Bir de yakın zamanda bizzat duyduğum bir örneği paylaşmak istiyorum. Biriyle sohbet ederken konu esnasında ''ben zaten tonla vergi veriyorum, onlara (maddi durumu iyi olmayana) devlet yardım etsin.'' dedi. Devlet yardım etsin tamam da, yoksulluk korkunç boyutlara ulaşmış durumda. Edilen yardımla, ihtiyaç sahibi insan sayısı arasında dağlar kadar fark var. Kaldı ki yardım sadece maddi şekilde olmaz, bu işin gönüllülük tarafları vs. var. Birinin ihtiyacına tanık olduğunda sen yardım etmezsen, o etmezse, devlet de etmezse ne olacak? O kişi/kişiler nasıl ihtiyaçlarını karşılayacak? Yardım etmeyi insan temelinden çıkarıp, sadece sistemin bir problemi olarak görürseniz, vicdan mastürbasyonu sadece egolarınızı tatmin eder. 

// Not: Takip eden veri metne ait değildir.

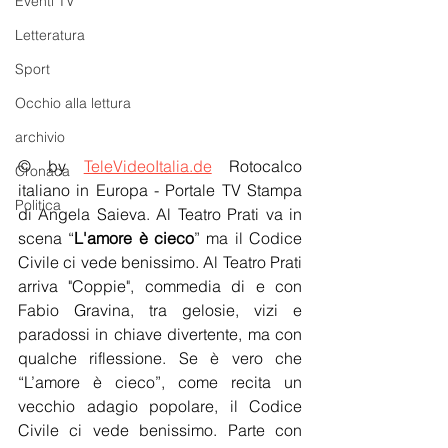
Eventi TV
Letteratura
Sport
Occhio alla lettura
archivio
© by 
TeleVideoItalia.de
 Rotocalco 
Cronaca
italiano in Europa - Portale TV Stampa 
Politica
di Angela Saieva. Al Teatro Prati va in 
scena “
L'amore è cieco
” ma il Codice 
Civile ci vede benissimo. Al Teatro Prati 
arriva "Coppie", commedia di e con 
Fabio Gravina, tra gelosie, vizi e 
paradossi in chiave divertente, ma con 
qualche riflessione. Se è vero che 
“L’amore è cieco”, come recita un 
vecchio adagio popolare, il Codice 
Civile ci vede benissimo. Parte con 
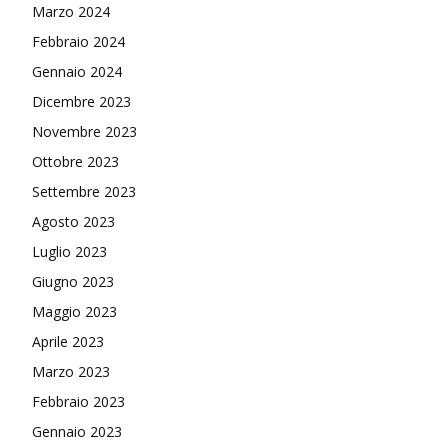
Marzo 2024
Febbraio 2024
Gennaio 2024
Dicembre 2023
Novembre 2023
Ottobre 2023
Settembre 2023
Agosto 2023
Luglio 2023
Giugno 2023
Maggio 2023
Aprile 2023
Marzo 2023
Febbraio 2023
Gennaio 2023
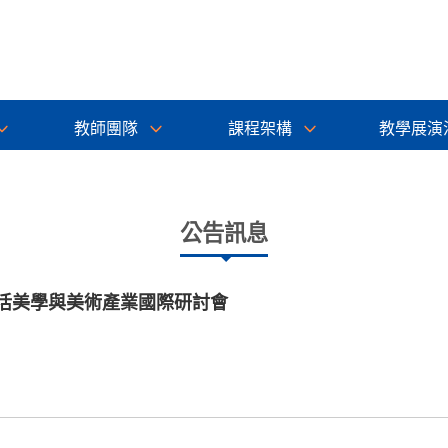
教師團隊
課程架構
教學展演
公告訊息
生活美學與美術產業國際研討會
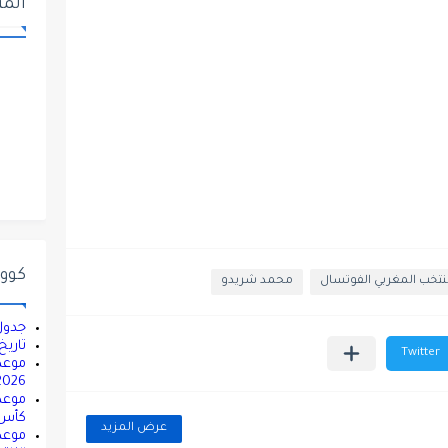
المت
كووور
نتخب المغربي الفوتسال
محمد شريدو
جدول مباريات 
تاريخ م
2026.. التوقيت والقنوات ال
كأس ال
عرض المزيد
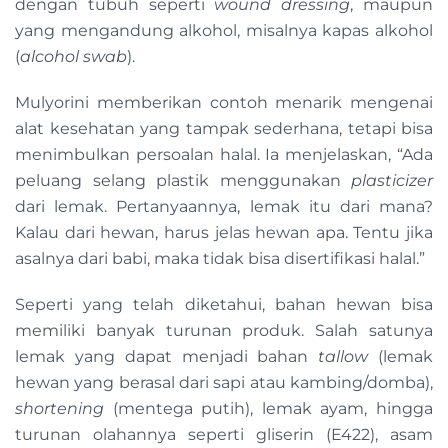
dengan tubuh seperti
wound dressing
, maupun
yang mengandung alkohol, misalnya kapas alkohol
(
alcohol swab
).
Mulyorini memberikan contoh menarik mengenai
alat kesehatan yang tampak sederhana, tetapi bisa
menimbulkan persoalan halal. Ia menjelaskan, “Ada
peluang selang plastik menggunakan
plasticizer
dari lemak. Pertanyaannya, lemak itu dari mana?
Kalau dari hewan, harus jelas hewan apa. Tentu jika
asalnya dari babi, maka tidak bisa disertifikasi halal.”
Seperti yang telah diketahui, bahan hewan bisa
memiliki banyak turunan produk. Salah satunya
lemak yang dapat menjadi bahan
tallow
(lemak
hewan yang berasal dari sapi atau kambing/domba),
shortening
(mentega putih), lemak ayam, hingga
turunan olahannya seperti gliserin (E422), asam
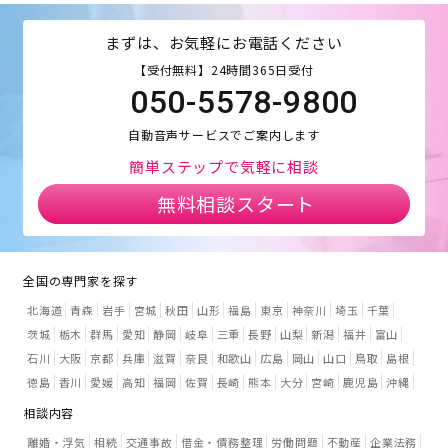
まずは、お気軽にお電話ください
【受付無料】24時間365日受付
050-5578-9800
自動音声サービスでご案内します
簡単ステップで気軽に相談
無料相談スタート
全国の専門家を探す
北海道
青森
岩手
宮城
秋田
山形
福島
東京
神奈川
埼玉
千葉
茨城
栃木
群馬
愛知
静岡
岐阜
三重
長野
山梨
新潟
福井
富山
石川
大阪
京都
兵庫
滋賀
奈良
和歌山
広島
岡山
山口
鳥取
島根
徳島
香川
愛媛
高知
福岡
佐賀
長崎
熊本
大分
宮崎
鹿児島
沖縄
相談内容
離婚・浮気
相続
交通事故
借金・債務整理
労働問題
不動産
企業法務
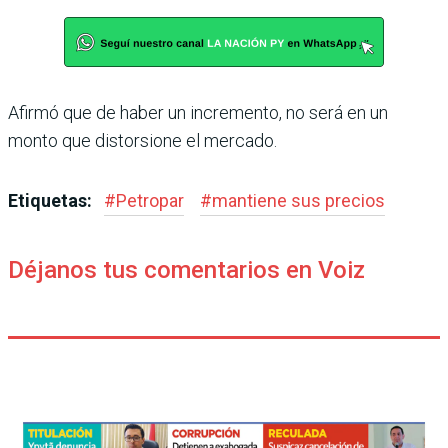
Afirmó que de haber un incre­mento, no será en un
monto que distorsione el mercado.
Etiquetas:
#
Petropar
#
mantiene sus precios
Déjanos tus comentarios en Voiz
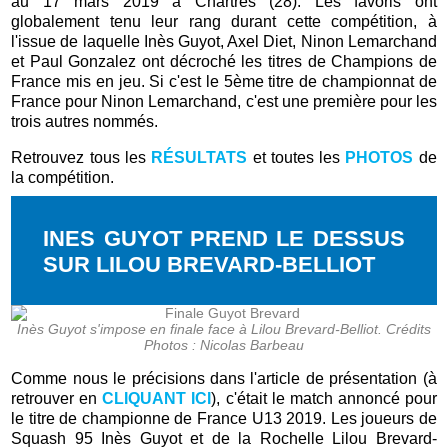
au 17 mars 2019 à Chartres (28). Les favoris ont
globalement tenu leur rang durant cette compétition, à
l'issue de laquelle Inès Guyot, Axel Diet, Ninon Lemarchand
et Paul Gonzalez ont décroché les titres de Champions de
France mis en jeu. Si c'est le 5ème titre de championnat de
France pour Ninon Lemarchand, c'est une première pour les
trois autres nommés.
Retrouvez tous les
RÉSULTATS
et toutes les
PHOTOS
de
la compétition.
INES GUYOT PREND LE DESSUS
SUR LILOU BREVARD-BELLIOT
Inès Guyot s'impose en finale face à Lilou Brevard-Belliot. Crédits
Photos : Nicolas Barbeau
Comme nous le précisions dans l'article de présentation (à
retrouver en
CLIQUANT ICI
), c'était le match annoncé pour
le titre de championne de France U13 2019. Les joueurs de
Squash 95 Inès Guyot et de la Rochelle Lilou Brevard-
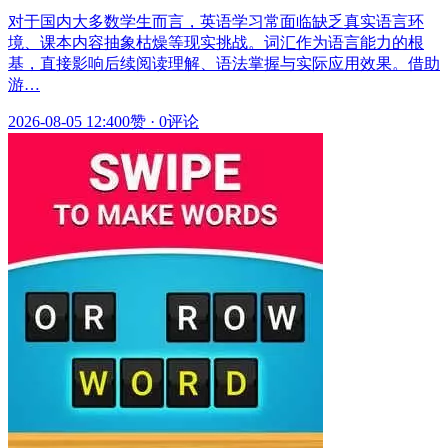
对于国内大多数学生而言，英语学习常面临缺乏真实语言环
境、课本内容抽象枯燥等现实挑战。词汇作为语言能力的根
基，直接影响后续阅读理解、语法掌握与实际应用效果。借助
游…
2026-08-05 12:40
0赞
·
0评论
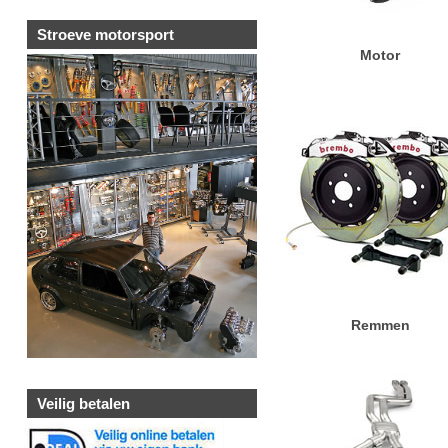
Stroeve motorsport
Motor
Remmen
Veilig betalen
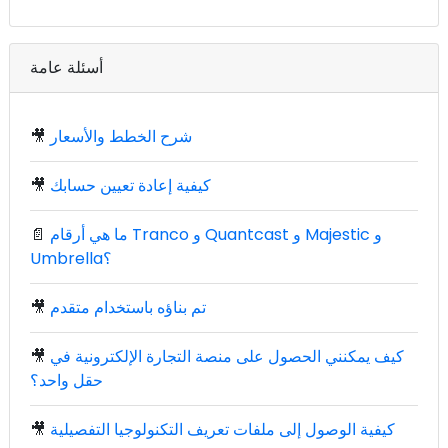
أسئلة عامة
شرح الخطط والأسعار
🎥
كيفية إعادة تعيين حسابك
🎥
ما هي أرقام Tranco و Quantcast و Majestic و
📄
Umbrella؟
تم بناؤه باستخدام متقدم
🎥
كيف يمكنني الحصول على منصة التجارة الإلكترونية في
🎥
حقل واحد؟
كيفية الوصول إلى ملفات تعريف التكنولوجيا التفصيلية
🎥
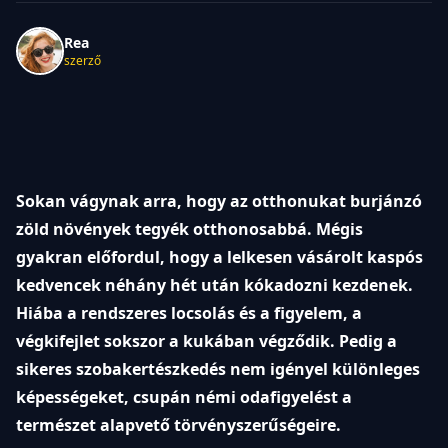
Rea
szerző
Sokan vágynak arra, hogy az otthonukat burjánzó
zöld növények tegyék otthonosabbá. Mégis
gyakran előfordul, hogy a lelkesen vásárolt kaspós
kedvencek néhány hét után kókadozni kezdenek.
Hiába a rendszeres locsolás és a figyelem, a
végkifejlet sokszor a kukában végződik. Pedig a
sikeres szobakertészkedés nem igényel különleges
képességeket, csupán némi odafigyelést a
természet alapvető törvényszerűségeire.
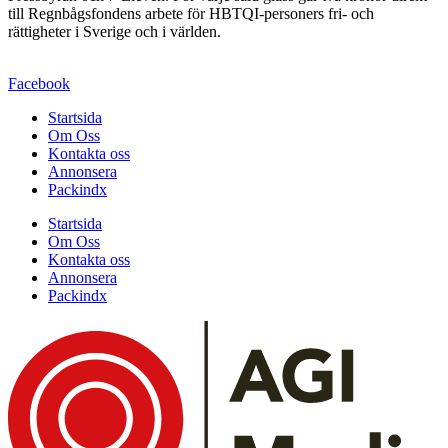
till Regnbågsfondens arbete för HBTQI-personers fri- och
rättigheter i Sverige och i världen.
Facebook
Startsida
Om Oss
Kontakta oss
Annonsera
Packindx
Startsida
Om Oss
Kontakta oss
Annonsera
Packindx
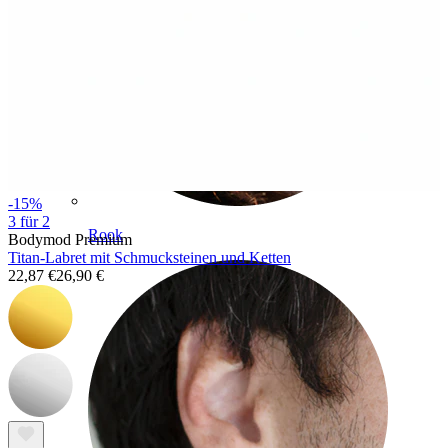
-15%
3 für 2
Rook
Bodymod Premium
Titan-Labret mit Schmucksteinen und Ketten
22,87 €
26,90 €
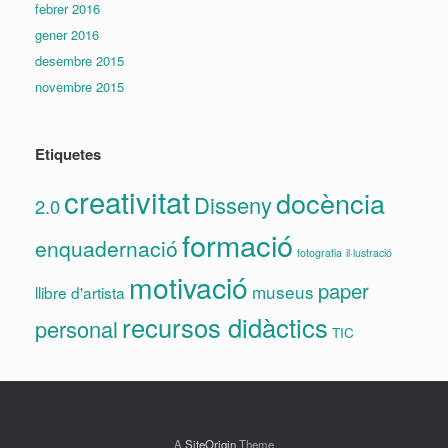
febrer 2016
gener 2016
desembre 2015
novembre 2015
Etiquetes
creativitat
docència
Disseny
2.0
formació
enquadernació
fotografia
il·lustració
motivació
paper
museus
llibre d'artista
recursos didàctics
personal
TIC
A
SiteOrigin
Theme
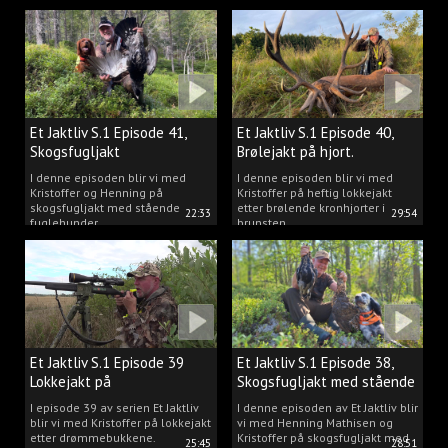
Et Jaktliv S.1 Episode 41,
Et Jaktliv S.1 Episode 40,
Skogsfugljakt
Brølejakt på hjort.
I denne episoden blir vi med
I denne episoden blir vi med
Kristoffer og Henning på
Kristoffer på heftig lokkejakt
skogsfugljakt med stående
etter brølende kronhjorter i
22:33
29:54
fuglehunder.
brunsten.
Et Jaktliv S.1 Episode 39
Et Jaktliv S.1 Episode 38,
Lokkejakt på
Skogsfugljakt med stående
drømmebukkene
hunder.
I episode 39 av serien Et Jaktliv
I denne episoden av Et Jaktliv blir
blir vi med Kristoffer på lokkejakt
vi med Henning Mathisen og
etter drømmebukkene.
Kristoffer på skogsfugljakt med
25:45
28:51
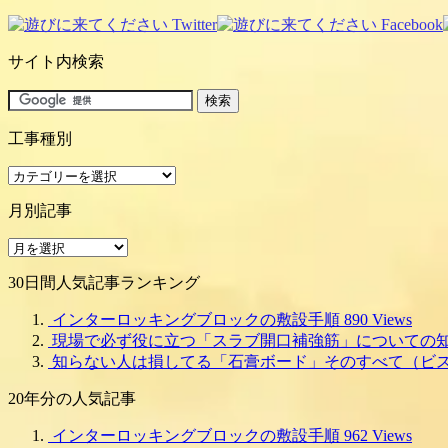
サイト内検索
工事種別
工
事
月別記事
種
別
月
別
30日間人気記事ランキング
記
事
インターロッキングブロックの敷設手順
890 Views
現場で必ず役に立つ「スラブ開口補強筋」についての
知らない人は損してる「石膏ボード」そのすべて（ビ
20年分の人気記事
インターロッキングブロックの敷設手順
962 Views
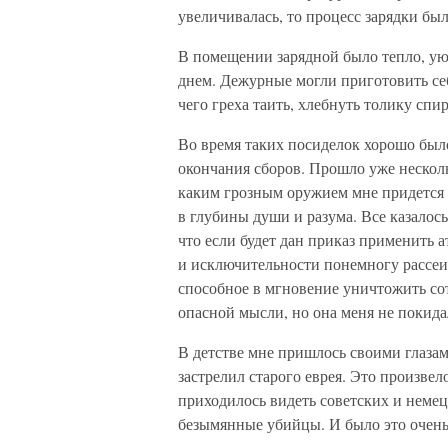
увеличивалась, то процесс зарядки был
В помещении зарядной было тепло, ую
днем. Дежурные могли приготовить себ
чего греха таить, хлебнуть толику спи
Во время таких посиделок хорошо было
окончания сборов. Прошло уже нескольк
каким грозным оружием мне придется р
в глубины души и разума. Все казалось
что если будет дан приказ применить
и исключительности понемногу рассеива
способное в мгновение уничтожить сот
опасной мысли, но она меня не покида
В детстве мне пришлось своими глазам
застрелил старого еврея. Это произвел
приходилось видеть советских и немец
безымянные убийцы. И было это очень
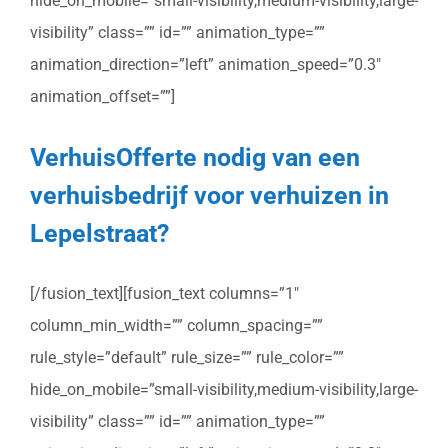
hide_on_mobile=”small-visibility,medium-visibility,large-
visibility” class=”” id=”” animation_type=””
animation_direction=”left” animation_speed=”0.3″
animation_offset=””]
VerhuisOfferte nodig van een
verhuisbedrijf voor verhuizen in
Lepelstraat?
[/fusion_text][fusion_text columns=”1″
column_min_width=”” column_spacing=””
rule_style=”default” rule_size=”” rule_color=””
hide_on_mobile=”small-visibility,medium-visibility,large-
visibility” class=”” id=”” animation_type=””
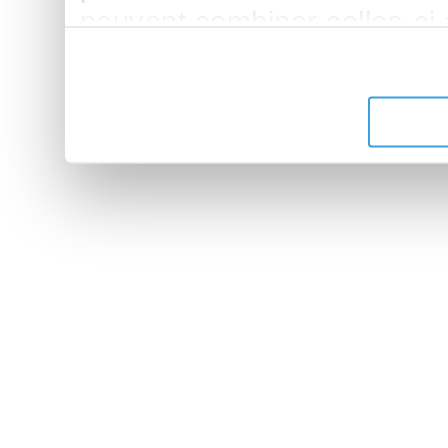
peuvent combiner celles-ci
leur avez fournies ou qu'ils 
de leurs services.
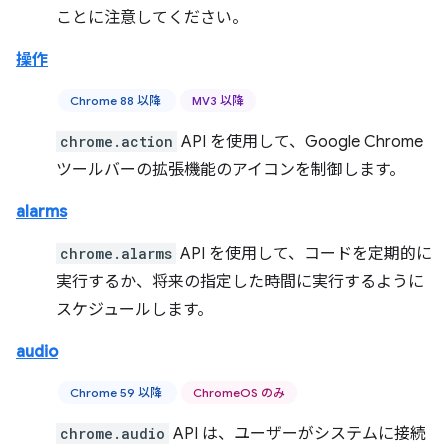
ことに注意してください。
操作
Chrome 88 以降
MV3 以降
chrome.action
API を使用して、Google Chrome
ツールバーの拡張機能のアイコンを制御します。
alarms
chrome.alarms
API を使用して、コードを定期的に
実行するか、将来の指定した時間に実行するように
スケジュールします。
audio
Chrome 59 以降
ChromeOS のみ
chrome.audio
API は、ユーザーがシステムに接続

İnsanların personaları vardır. İçi farklıyken, dışarıya bambaşka gösterirler/tanıtırlar kendilerini. Bunu maske olarak düşünebilirsiniz. Bu maskeleri ilk bakışta anlamak mümkün değildir. Kimsenin alnında ''ben aslında yavşağın önde gideniyim, bakma böyle olduğuma'' yazmıyor. Peki kim aslında nasıl biri, nasıl anlayacağız? İnsanlar gerçek karakterlerini olumsuzluklar karşısında gösterir. Terkedilince, sinirlenince, reddedilince vs. nasıl tepkiler veriyorsanız, tam olarak öyle birisiniz demektir. Normalde dünya tatlısı görünen fakat reddedilince karşısındakine zarar vermeye çalışan, kötü sözlerle incitmeye çalışan tiplere denk gelmişsinizdir. Ee reddedilene kadar sen iyiydin, ben iyiydim/güzeldim de, reddedince mi kötü/orospu vs. oldum? Ben aynı benim fakat red, gerçek karakterini göstermene sebep oldu sadece. 

İyi olmak, iyi kalmak kolay değil. Yine de her defasında çiçek açan ümitlerle iyiye olan inancımızı yitirmeyelim. Dünya zaten kötü. Daha fazla kötülüğe de ihtiyacı yok. Ben iyiye inanmayı tercih ediyorum. Tüm olumsuzluğa rağmen içi, kalbi güzel insanlar var. Vazgeçmeye yakın olduğumuz her noktada, umarım tekrar tekrar karşımıza çıkarlar.